• What is needed
Show, from the records below, all lines that contain the word "size".

[Opening Records provided section]

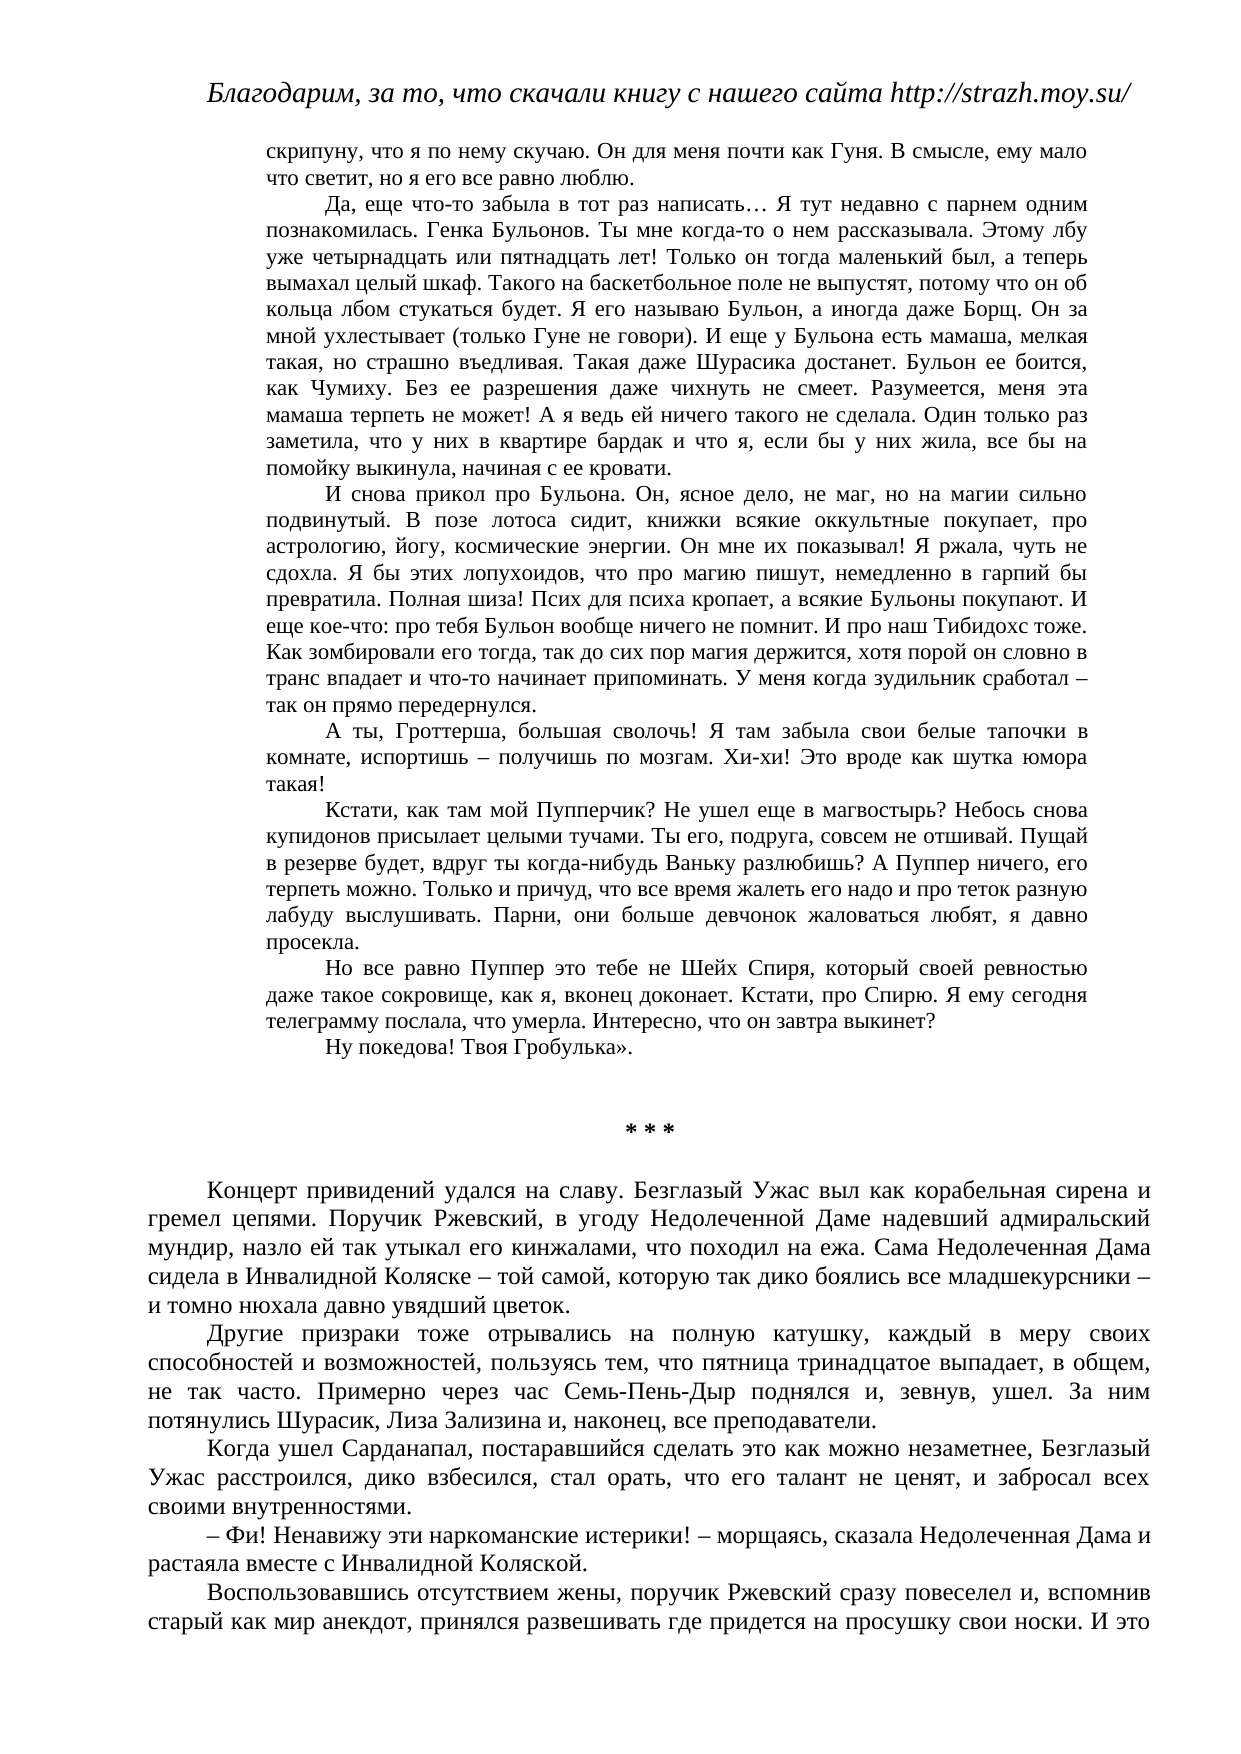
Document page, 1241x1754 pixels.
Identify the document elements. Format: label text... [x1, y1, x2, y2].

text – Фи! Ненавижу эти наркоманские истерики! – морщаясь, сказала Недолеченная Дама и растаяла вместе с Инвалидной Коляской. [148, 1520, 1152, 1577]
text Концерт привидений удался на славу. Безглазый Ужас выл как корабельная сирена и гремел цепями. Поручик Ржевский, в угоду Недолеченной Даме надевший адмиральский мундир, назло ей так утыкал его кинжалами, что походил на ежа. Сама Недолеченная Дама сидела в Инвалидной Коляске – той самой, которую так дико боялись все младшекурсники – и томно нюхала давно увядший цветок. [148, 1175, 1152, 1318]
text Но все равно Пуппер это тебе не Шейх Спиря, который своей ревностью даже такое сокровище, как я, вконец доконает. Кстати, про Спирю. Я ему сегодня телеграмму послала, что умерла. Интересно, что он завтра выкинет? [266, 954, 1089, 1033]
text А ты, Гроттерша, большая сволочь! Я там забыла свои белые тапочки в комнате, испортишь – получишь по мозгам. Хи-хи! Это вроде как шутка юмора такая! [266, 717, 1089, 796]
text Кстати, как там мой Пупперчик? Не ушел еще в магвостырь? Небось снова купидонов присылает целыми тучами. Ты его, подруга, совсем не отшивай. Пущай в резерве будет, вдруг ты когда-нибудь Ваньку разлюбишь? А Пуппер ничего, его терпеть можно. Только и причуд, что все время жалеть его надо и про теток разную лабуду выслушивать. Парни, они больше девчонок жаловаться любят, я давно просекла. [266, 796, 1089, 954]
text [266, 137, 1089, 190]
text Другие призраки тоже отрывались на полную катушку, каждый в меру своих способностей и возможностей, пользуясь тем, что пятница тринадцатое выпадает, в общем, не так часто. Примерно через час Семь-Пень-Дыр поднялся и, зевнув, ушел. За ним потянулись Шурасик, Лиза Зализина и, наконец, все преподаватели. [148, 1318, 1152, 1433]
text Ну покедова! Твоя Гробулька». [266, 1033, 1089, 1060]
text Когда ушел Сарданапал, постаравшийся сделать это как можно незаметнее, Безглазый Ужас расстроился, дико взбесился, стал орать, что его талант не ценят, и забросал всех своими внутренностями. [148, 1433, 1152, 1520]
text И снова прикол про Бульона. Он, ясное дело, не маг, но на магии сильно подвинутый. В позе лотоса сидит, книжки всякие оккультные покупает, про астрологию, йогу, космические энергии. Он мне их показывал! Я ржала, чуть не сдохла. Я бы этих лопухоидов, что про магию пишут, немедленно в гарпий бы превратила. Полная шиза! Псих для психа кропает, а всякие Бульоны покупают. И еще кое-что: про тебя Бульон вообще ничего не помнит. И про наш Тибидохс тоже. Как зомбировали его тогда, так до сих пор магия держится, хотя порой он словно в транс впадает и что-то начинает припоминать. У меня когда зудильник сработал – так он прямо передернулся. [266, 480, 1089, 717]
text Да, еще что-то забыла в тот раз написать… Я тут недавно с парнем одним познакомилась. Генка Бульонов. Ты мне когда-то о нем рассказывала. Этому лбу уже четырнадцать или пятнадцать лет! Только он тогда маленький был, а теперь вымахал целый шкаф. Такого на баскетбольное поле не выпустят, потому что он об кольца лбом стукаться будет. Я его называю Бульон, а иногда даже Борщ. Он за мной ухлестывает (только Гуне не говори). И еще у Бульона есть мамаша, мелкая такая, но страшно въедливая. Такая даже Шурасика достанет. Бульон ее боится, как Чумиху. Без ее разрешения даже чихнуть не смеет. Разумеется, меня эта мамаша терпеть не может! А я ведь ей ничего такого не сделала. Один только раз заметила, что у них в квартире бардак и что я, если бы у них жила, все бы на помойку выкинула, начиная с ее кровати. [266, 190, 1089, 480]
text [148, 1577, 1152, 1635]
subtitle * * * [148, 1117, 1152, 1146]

[Closing Records provided section]
[Opening Records provided section]

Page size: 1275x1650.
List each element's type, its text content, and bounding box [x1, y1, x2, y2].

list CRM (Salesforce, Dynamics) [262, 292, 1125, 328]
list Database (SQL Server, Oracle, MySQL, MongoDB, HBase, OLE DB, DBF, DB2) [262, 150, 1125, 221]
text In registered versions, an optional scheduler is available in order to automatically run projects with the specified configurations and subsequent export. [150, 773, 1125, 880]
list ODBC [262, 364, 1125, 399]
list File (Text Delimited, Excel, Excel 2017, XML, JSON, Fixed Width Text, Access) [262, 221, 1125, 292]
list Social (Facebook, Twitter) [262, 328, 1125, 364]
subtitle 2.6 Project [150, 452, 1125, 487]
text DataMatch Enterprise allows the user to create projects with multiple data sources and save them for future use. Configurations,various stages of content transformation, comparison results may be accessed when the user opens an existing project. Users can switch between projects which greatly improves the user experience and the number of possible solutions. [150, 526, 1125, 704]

[Closing Records provided section]
[Opening Records provided section]

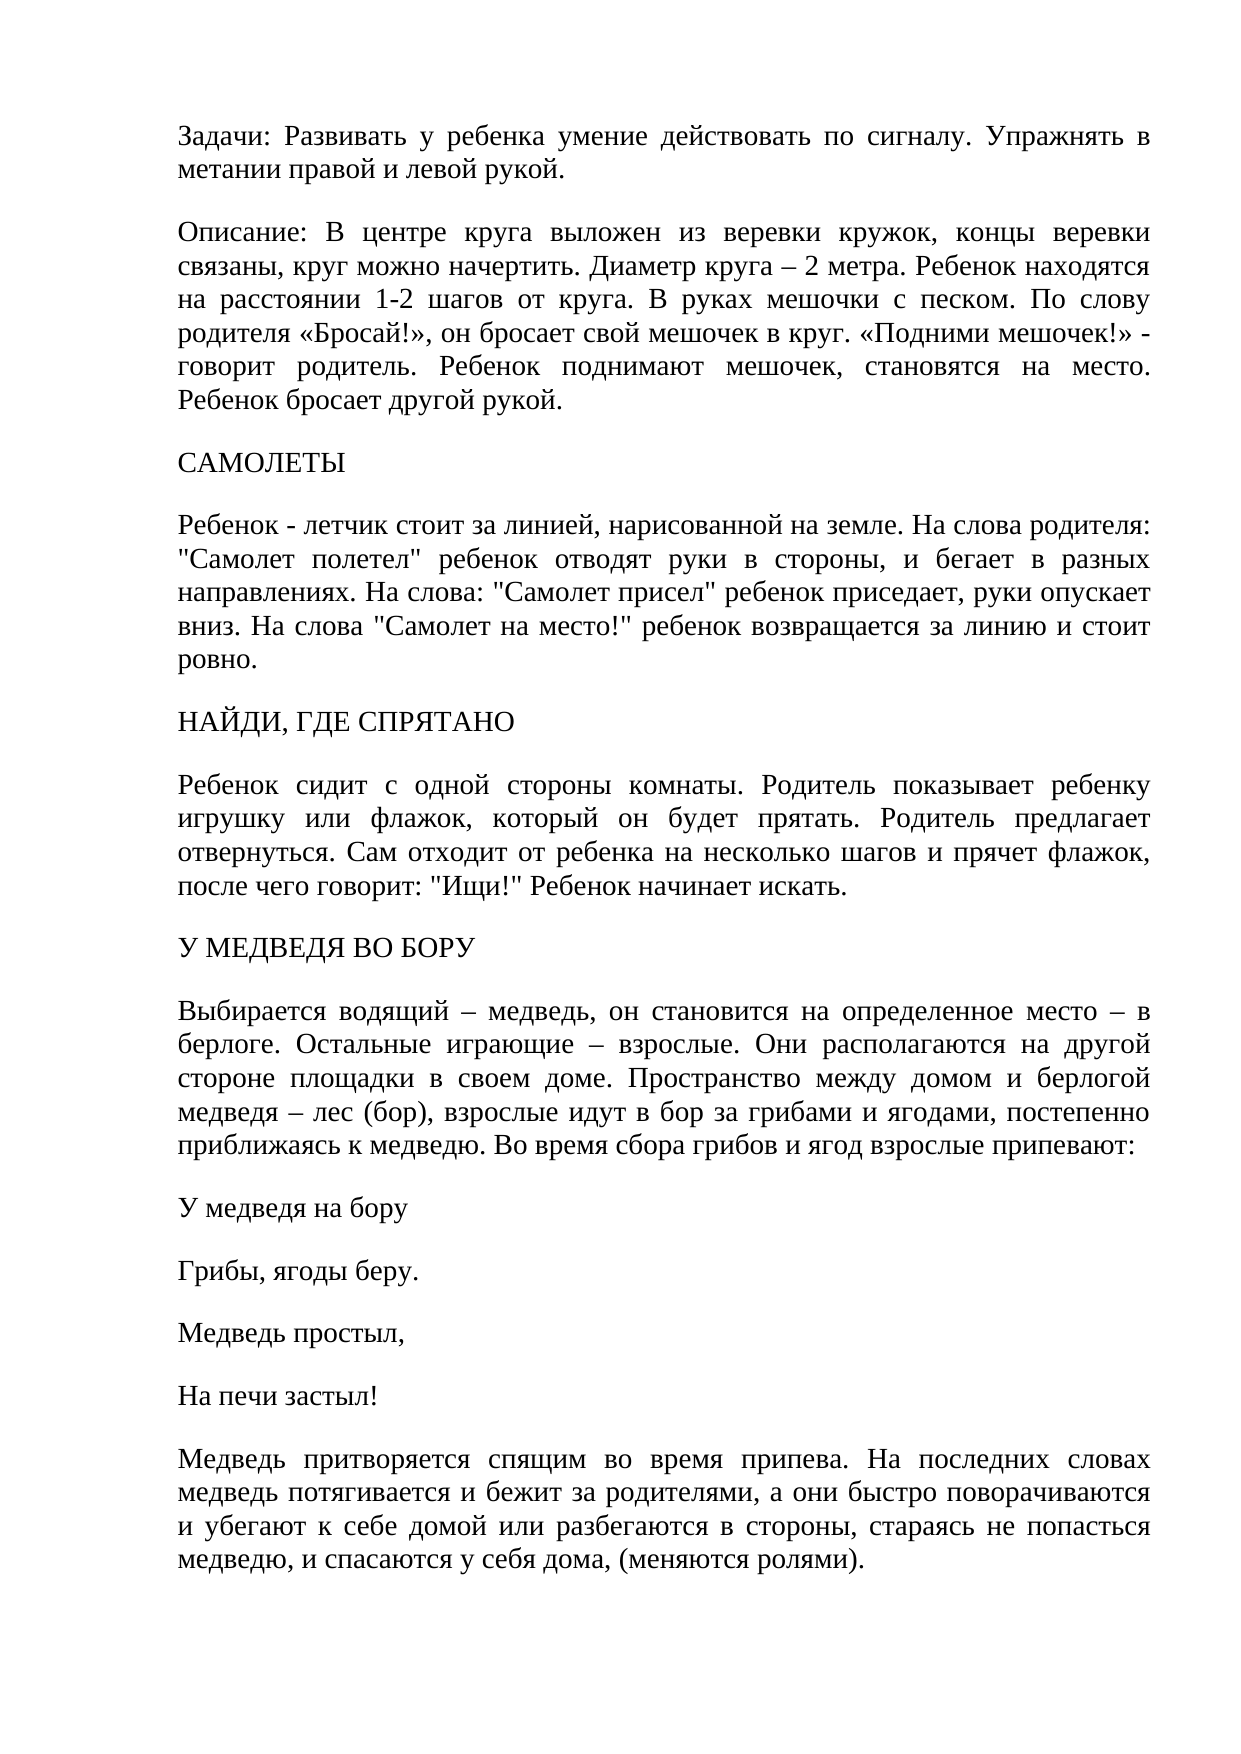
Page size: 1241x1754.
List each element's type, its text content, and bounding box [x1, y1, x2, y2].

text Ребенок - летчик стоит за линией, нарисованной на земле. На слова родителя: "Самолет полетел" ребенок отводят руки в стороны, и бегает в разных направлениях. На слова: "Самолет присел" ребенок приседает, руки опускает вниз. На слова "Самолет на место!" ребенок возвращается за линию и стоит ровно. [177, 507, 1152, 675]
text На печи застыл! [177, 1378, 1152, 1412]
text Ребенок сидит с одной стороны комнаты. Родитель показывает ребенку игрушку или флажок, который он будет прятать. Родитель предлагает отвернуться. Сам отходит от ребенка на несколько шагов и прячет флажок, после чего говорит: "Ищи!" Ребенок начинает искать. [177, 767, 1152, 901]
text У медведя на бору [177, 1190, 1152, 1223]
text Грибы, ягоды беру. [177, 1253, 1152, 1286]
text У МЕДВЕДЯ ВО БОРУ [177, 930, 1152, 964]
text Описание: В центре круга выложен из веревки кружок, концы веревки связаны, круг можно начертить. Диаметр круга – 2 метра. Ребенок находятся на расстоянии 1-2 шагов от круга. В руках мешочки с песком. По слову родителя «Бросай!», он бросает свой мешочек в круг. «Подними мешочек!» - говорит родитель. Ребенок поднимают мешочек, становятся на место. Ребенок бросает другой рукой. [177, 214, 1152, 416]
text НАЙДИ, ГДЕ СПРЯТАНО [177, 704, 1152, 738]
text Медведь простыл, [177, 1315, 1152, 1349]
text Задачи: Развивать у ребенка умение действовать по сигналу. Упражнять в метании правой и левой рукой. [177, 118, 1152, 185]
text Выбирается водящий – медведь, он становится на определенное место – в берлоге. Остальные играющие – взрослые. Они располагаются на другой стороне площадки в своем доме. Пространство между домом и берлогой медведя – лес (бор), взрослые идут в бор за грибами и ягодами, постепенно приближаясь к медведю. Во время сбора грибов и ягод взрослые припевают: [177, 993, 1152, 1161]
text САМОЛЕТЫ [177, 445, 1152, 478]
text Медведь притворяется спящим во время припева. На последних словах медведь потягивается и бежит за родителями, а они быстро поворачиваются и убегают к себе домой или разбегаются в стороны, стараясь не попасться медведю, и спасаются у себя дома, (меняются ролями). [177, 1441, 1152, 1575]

[Closing Records provided section]

• Task result
Page size: 1275x1650.
Page size: 1241x1754.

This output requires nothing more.